ЧТО СДЕЛАТЬ. Согласно тексту ниже о лактазе, к какому возрасту у детей переставал работать ген лактазы, когда люди только начали приручать коз, овец и коров?

ФРАГМЕНТ ТЕКСТА.
Экстракорпоральное оплодотворение сейчас – процедура, на которую идут почти исключительно бесплодные пары. Остальные предпочитают зачинать детей обычным путем, полагаясь на волю случая. Даже в медико-генетическую консультацию будущие родители обычно обращаются уже после того, как их первый ребенок родился с наследственной болезнью. Сколько десятилетий понадобится на то, чтобы процедура отбора эмбрионов, несущих минимум «вредных» вариантов генов, стала общедоступной? Возьмется ли общественное здравоохранение (для начала, разумеется, в богатых странах) за создание для своих граждан условий отбора потенциально умных, здоровых, долговечных и т. д. эмбрионов или будет строго регламентировать желание частных лиц рожать по возможности здоровых детей?

Полезные и вредные полиморфизмы

Для усвоения молочного сахара – лактозы – в клетках кишечника у детенышей млекопитающих вырабатывается фермент лактаза. Когда люди только начали приручать коз, овец и коров, ген лактазы у человеческих детенышей прекращал функционировать примерно к пяти годам. На эволюцию этого признака понадобилось всего несколько тысяч лет, и сейчас расстройство желудка из-за свежего молока испытывают только 10% скандинавов, 30% русских – и до 80% представителей коренных народов Сибири и Дальнего Востока.

Собранные данные
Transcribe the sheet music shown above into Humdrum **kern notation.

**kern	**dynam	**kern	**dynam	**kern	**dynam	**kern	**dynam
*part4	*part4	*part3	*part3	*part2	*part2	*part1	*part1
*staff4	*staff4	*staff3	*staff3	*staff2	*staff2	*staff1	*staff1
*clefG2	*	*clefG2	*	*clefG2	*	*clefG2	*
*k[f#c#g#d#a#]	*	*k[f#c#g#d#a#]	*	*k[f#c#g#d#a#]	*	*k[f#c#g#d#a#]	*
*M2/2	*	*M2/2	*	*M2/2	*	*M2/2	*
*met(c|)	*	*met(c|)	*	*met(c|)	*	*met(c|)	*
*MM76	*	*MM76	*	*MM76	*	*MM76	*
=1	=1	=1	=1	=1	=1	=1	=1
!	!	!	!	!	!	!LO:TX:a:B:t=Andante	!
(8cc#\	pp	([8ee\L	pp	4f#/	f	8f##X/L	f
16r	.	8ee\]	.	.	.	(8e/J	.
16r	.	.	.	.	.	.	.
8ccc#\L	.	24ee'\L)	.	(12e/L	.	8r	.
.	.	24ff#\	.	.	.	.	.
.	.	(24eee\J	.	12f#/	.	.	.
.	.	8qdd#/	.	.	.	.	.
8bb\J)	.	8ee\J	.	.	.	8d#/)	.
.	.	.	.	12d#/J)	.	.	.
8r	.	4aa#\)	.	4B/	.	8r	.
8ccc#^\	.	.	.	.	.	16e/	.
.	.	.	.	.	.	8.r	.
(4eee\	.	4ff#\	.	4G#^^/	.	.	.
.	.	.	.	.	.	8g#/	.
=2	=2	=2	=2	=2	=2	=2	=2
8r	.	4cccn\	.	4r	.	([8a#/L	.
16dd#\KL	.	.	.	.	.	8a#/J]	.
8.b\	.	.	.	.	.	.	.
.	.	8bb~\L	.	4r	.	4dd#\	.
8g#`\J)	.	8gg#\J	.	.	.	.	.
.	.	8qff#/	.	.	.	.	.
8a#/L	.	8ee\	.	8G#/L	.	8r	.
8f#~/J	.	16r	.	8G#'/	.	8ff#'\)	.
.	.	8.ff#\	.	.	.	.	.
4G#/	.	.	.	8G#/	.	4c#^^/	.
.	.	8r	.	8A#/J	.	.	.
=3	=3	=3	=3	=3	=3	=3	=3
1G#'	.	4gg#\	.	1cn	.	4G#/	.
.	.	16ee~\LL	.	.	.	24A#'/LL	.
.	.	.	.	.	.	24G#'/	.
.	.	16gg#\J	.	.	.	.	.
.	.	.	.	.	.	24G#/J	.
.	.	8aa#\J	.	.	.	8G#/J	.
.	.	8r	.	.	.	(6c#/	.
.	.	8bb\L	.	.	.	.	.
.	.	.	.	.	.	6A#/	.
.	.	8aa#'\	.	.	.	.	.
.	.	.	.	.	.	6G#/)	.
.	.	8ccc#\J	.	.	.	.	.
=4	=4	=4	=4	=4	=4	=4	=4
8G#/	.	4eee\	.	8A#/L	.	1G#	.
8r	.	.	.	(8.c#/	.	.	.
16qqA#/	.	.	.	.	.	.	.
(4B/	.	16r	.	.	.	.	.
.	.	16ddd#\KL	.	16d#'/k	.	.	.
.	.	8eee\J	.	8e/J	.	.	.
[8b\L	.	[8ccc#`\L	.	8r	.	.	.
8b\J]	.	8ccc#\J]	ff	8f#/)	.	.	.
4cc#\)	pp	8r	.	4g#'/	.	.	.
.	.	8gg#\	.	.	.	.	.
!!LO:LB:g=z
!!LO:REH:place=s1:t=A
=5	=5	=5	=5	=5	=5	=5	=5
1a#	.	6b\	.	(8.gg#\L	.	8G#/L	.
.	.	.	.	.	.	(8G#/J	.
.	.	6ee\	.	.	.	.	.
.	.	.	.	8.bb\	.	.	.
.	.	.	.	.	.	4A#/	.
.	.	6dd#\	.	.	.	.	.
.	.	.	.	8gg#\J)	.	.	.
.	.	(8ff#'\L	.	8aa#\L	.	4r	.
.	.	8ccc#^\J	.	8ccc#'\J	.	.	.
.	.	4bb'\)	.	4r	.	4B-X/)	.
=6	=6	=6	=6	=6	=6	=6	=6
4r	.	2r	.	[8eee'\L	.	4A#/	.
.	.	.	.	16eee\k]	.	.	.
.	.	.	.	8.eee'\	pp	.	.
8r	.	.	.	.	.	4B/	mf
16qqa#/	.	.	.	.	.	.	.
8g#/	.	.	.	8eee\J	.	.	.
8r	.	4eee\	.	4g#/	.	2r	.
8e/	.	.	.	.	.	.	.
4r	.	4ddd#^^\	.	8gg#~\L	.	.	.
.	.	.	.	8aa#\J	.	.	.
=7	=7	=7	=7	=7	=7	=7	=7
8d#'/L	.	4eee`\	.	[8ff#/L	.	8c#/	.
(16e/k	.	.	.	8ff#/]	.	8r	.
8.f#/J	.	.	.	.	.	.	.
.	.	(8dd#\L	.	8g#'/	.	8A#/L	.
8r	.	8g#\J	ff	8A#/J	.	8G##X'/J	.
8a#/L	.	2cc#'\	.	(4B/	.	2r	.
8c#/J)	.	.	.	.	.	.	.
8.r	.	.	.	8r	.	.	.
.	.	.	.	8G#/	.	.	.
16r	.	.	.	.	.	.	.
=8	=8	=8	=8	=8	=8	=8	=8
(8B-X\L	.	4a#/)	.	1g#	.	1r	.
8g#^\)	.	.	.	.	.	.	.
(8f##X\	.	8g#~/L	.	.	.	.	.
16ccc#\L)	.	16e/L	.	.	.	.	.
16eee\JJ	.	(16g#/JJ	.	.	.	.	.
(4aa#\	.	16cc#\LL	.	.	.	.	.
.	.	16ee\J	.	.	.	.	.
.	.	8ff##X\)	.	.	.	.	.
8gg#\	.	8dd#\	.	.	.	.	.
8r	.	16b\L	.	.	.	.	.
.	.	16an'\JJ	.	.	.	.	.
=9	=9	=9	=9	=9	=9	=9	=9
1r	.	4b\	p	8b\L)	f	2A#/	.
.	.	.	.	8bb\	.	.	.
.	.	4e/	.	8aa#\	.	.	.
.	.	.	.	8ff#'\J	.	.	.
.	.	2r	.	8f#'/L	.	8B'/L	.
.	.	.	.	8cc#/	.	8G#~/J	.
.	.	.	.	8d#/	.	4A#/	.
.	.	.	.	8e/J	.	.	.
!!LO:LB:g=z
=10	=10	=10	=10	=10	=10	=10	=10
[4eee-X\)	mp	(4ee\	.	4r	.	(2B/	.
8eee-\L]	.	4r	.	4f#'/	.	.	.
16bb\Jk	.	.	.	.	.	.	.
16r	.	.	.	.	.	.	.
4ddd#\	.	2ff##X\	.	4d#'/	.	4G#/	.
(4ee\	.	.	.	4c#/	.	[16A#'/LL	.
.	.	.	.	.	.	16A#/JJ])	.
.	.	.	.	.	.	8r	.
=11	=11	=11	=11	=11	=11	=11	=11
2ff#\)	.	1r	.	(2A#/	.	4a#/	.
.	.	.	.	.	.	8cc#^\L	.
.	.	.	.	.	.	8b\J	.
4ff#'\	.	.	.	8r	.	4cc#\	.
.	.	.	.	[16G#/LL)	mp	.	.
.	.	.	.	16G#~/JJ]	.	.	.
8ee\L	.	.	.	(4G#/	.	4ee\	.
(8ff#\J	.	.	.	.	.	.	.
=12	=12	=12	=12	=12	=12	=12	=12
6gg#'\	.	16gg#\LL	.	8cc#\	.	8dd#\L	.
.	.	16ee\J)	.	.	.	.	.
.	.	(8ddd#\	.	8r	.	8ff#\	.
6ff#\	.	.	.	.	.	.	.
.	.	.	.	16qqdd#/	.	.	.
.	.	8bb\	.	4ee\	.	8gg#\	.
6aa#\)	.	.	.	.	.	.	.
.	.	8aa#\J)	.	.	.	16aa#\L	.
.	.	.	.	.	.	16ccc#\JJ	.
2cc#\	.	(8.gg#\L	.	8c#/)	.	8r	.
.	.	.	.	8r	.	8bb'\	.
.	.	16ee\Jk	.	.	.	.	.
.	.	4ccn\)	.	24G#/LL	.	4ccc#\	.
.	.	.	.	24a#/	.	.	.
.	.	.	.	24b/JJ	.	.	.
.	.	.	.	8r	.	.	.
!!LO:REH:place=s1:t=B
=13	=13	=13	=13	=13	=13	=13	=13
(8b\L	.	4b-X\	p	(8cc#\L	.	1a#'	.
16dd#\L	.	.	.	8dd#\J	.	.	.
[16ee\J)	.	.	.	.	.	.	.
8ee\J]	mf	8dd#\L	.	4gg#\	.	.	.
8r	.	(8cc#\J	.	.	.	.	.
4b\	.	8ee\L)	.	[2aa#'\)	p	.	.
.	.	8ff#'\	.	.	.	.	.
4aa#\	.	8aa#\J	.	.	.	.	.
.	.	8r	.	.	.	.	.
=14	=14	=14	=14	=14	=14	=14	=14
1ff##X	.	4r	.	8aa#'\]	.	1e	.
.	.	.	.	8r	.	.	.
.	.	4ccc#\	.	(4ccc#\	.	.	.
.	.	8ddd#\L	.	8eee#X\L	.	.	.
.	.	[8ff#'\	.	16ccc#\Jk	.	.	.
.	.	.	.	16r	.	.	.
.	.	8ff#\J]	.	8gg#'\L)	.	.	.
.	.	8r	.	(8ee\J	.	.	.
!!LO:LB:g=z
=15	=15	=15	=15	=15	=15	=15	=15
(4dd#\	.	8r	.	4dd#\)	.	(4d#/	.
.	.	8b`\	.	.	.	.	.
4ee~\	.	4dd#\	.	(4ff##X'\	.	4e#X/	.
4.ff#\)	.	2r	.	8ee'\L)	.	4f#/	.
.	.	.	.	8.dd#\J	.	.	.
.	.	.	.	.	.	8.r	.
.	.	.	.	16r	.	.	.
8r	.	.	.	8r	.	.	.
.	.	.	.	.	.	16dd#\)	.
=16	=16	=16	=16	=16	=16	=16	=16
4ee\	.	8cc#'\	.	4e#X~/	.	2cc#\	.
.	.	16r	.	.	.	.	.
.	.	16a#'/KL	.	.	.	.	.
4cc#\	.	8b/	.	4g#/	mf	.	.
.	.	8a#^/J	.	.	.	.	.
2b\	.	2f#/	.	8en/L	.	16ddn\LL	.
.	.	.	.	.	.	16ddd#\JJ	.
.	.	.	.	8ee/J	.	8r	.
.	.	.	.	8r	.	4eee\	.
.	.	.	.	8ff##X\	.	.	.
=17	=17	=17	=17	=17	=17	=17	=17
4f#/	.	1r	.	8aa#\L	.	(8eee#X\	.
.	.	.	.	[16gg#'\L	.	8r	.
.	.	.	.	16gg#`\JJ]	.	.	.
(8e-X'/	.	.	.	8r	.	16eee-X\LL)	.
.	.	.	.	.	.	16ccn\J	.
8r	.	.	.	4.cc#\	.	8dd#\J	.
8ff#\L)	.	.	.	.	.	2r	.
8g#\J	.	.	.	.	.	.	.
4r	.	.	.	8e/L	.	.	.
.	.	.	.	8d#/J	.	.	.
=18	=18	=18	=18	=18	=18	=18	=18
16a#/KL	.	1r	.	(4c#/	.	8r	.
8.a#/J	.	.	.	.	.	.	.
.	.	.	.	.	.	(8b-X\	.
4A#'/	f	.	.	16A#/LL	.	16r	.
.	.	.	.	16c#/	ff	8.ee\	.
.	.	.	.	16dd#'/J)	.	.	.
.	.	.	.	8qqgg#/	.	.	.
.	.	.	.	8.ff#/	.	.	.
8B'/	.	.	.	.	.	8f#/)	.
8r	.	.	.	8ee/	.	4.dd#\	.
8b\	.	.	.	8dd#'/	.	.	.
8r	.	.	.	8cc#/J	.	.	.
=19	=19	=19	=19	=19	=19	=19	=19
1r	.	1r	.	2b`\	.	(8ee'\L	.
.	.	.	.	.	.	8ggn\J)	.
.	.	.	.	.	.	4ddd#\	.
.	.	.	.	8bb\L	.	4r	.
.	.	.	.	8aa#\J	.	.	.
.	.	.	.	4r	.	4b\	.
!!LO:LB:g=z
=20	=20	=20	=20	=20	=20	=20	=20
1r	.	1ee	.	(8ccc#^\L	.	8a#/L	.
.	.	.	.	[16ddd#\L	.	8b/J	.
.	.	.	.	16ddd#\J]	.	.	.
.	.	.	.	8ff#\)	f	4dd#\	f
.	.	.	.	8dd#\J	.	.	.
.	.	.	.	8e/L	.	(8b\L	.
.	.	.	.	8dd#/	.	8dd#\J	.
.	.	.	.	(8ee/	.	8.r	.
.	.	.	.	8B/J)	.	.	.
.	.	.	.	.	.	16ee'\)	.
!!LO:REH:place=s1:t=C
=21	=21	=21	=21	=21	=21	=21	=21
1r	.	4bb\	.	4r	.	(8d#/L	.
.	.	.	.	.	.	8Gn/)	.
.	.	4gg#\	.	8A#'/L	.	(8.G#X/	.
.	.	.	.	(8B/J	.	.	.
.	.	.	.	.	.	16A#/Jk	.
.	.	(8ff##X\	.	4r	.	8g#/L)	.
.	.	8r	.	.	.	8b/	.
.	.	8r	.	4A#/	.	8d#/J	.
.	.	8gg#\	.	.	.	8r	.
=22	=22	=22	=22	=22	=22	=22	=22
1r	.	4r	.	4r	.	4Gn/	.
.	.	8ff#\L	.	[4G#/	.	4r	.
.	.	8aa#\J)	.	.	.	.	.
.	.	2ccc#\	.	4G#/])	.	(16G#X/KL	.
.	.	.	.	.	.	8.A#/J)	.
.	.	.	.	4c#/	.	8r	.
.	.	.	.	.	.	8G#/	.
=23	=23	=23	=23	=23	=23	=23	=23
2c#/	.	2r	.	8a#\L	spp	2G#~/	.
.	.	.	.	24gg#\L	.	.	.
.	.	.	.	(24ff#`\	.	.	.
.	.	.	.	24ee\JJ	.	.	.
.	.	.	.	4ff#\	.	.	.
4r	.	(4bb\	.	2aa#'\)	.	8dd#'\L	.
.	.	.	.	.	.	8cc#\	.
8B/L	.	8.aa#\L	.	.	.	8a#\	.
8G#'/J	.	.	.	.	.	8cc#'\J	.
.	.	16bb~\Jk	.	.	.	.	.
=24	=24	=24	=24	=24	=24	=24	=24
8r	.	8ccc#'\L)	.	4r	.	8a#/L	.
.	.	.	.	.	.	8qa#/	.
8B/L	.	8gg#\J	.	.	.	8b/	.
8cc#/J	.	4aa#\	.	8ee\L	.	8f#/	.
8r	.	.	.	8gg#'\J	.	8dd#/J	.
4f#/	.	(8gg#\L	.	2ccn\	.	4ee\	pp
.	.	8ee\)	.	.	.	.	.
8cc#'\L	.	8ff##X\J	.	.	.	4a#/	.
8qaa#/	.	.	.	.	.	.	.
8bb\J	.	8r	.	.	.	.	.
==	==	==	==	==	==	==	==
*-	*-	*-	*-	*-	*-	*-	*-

ОТВЕТ. Примерно к пяти годам.